### SUPPLIED TEXT
The Chilean Juan Fernández Lobster Fishery

Our study site, the Chilean Juan Fernández Archipelago, is located in the south Pacific Ocean (33° 37′S, 78° 51′ W), 700 km west of the port city of Valparaíso (Figure 1). The volcanic islands that make up the archipelago (Robinson Crusoe, Santa Clara and Alexander Selkirk) display a high degree of endemism in both terrestrial and marine environments [39][41]; this applies to the lobster, Jasus frontalis, found only on the Juan Fernández Archipelago and the Islas Desventuradas (Figure 1). The lobster fishery is the main source of economic revenue for fishers inhabiting the Archipelago. The decline in lobster abundance and the associated change in its natural distribution are documented in historic accounts [42][45]. Bahía Cumberland is the main fishing port of the Juan Fernández Archipelago from which approximately 180 fishers operate approximately 40 boats to fish at Islas Robinson Crusoe and Santa Clara [46]. Additionally, seasonal fishing camps are set-up on Alexander Selkirk Island. Wooden boats between 8 to 10 m in length are powered by an outboard motor, and sometimes fitted with a winch and depth finder (Figure 2A; [47]). Lobster fishing practices using wooden traps (1.35 m by 0.78 m by 0.37 m; [47]) have remained relatively traditional (Figure 2B).

Figure 1. Location of Juan Fernández Archipelago and Islas Desventuradas in relation to Chile and New Zealand.

Islas Robinson Crusoe, Santa Clara and Alexander Selkirk collectively make up the Juan Fernández Archipelago.

Figure 2. Lobster fishing gear on the Juan Fernández Archipelago.

A - Technology consists of a wooden boat, gas-powered winch, depth finder and outboard engine. Photograph by Alejandro Perez-Matus. B - Wooden lobster traps. Photograph by Fabian Ramírez.

### TASKS TO CARRY OUT
1. Name the islands that, according to the text on the Juan Fernández lobster fishery, make up the Juan Fernández Archipelago.
2. Write the next passage of the text on the Juan Fernández lobster fishery, starting after its final sentence.
The rows are not needed for this work.

(Extracted records)
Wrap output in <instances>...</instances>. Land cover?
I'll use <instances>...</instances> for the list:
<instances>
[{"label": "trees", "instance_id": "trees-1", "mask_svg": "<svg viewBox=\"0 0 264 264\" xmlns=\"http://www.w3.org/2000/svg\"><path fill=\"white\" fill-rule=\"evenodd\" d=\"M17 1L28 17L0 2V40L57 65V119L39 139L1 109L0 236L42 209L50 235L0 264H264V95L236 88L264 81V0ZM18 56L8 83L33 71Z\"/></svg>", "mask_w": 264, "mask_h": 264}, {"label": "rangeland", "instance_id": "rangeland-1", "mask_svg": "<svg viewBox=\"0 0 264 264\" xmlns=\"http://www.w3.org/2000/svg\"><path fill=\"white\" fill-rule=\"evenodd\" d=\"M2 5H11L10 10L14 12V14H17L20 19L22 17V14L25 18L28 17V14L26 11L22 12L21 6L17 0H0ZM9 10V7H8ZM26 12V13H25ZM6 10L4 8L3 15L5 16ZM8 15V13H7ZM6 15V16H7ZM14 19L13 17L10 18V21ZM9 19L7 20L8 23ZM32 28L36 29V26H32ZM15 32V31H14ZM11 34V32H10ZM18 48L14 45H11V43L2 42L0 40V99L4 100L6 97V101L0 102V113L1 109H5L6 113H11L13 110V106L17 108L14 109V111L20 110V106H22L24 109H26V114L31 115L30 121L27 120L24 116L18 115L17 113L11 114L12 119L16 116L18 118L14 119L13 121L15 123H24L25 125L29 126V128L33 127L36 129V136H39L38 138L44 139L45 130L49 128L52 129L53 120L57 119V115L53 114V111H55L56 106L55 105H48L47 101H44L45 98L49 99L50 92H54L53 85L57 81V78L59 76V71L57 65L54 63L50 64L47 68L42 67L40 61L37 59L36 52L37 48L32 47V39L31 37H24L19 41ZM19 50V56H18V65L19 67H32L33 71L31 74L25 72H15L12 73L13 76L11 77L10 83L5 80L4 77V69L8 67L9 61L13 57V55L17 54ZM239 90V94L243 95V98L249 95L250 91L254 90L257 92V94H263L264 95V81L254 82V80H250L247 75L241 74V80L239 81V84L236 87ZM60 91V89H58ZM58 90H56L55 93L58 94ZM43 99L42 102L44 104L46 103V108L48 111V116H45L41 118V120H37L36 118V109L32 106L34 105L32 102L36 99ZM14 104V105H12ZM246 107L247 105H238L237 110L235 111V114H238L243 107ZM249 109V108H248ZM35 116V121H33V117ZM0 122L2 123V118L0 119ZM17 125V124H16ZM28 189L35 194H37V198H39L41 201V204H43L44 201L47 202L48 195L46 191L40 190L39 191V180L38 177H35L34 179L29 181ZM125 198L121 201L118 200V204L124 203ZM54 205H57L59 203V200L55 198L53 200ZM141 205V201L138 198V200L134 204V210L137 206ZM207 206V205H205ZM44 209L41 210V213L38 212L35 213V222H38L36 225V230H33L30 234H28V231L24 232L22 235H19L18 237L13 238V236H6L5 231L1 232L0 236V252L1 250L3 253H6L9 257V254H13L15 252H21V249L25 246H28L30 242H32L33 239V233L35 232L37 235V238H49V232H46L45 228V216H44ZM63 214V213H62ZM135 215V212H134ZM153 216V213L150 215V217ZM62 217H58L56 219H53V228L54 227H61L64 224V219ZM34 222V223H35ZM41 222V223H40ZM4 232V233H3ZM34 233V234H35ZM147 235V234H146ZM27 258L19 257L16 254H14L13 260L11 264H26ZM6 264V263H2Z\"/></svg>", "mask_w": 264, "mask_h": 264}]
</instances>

### ANSWERS BY TASK
1. Robinson Crusoe, Santa Clara and Alexander Selkirk.

2.
The current lobster management regulations include a seasonal closure from May 15th until September 30th, a minimum cephalothorax harvest size of 11.5 cm and no capture of egg-carrying females, however there are no catch limits. An informal management system exists whereby location of trap placement is governed by a complex, highly structured system with high compliance [48]. Because it is based on the use of traps, the fishery itself is selective, but several finfish species are caught for bait via other methods, resulting in the harvest of approximately 150 kg of fish per day (personal communication with local fishers). The current lobster fishing effort on Islas Robinson Crusoe and Santa Clara is concentrated in the farthest reaches of the archipelago in relation to the population centre and main port, Bahía Cumberland [48]. Fishers who camp on Isla Alexander Selkirk (the most isolated region of the Archipelago) report a much higher CPUE [49]. At present, STIPA Juan Fernández (the Juan Fernández fishers' syndicate) is a fishers' union concerned with the marketing and management of lobster with a mandate for the conservation and sustainable management of marine biodiversity within the archipelago. The lobster fishery on Juan Fernández is classified by the Chilean government as “artisanal” which gives exclusive fishing rights to registered fishers on the archipelago from land to five nautical miles offshore and prevents new fishers from entering the fishery.

Lobster Stocks: Past and Future

Our research focuses on Islas Robinson Crusoe and Santa Clara due to limited access to, and lack of availability of information for, Isla Alexander Selkirk. Combining FEK, underwater observations and collection of historic, government and scientific information for Islas Robinson Crusoe and Santa Clara, our aims are three-fold. First, we estimate baselines of lobster biomass over 400+ years of human fishing activity on the archipelago which has led to the current lowest recorded catches in history. Second, we develop a bioeconomic fishery model to describe the dynamics of lobster abundance and the catch record throughout the last century using biological parameters from the closely related lobster species, Jasus edwardsii, in the absence of such biological data for J. frontalis. Third, we use the bioeconomic model to predict how differing management strategies will impact both lobster abundance and fishery catch over the next 40 years to restore stocks and promote a sustainable fishery. Overall, we describe a 500-year period of lobster exploitation and assess the trade-offs between catch and conservation in the social context of the artisanal fishing community at the Juan Fernández Archipelago. We demonstrate that this technique of reconstructing baselines utilising biological, historic and social information is a powerful tool to understand the relationship between prior and current stock states when considering future management options for conservation and sustainable exploitation of coastal resources.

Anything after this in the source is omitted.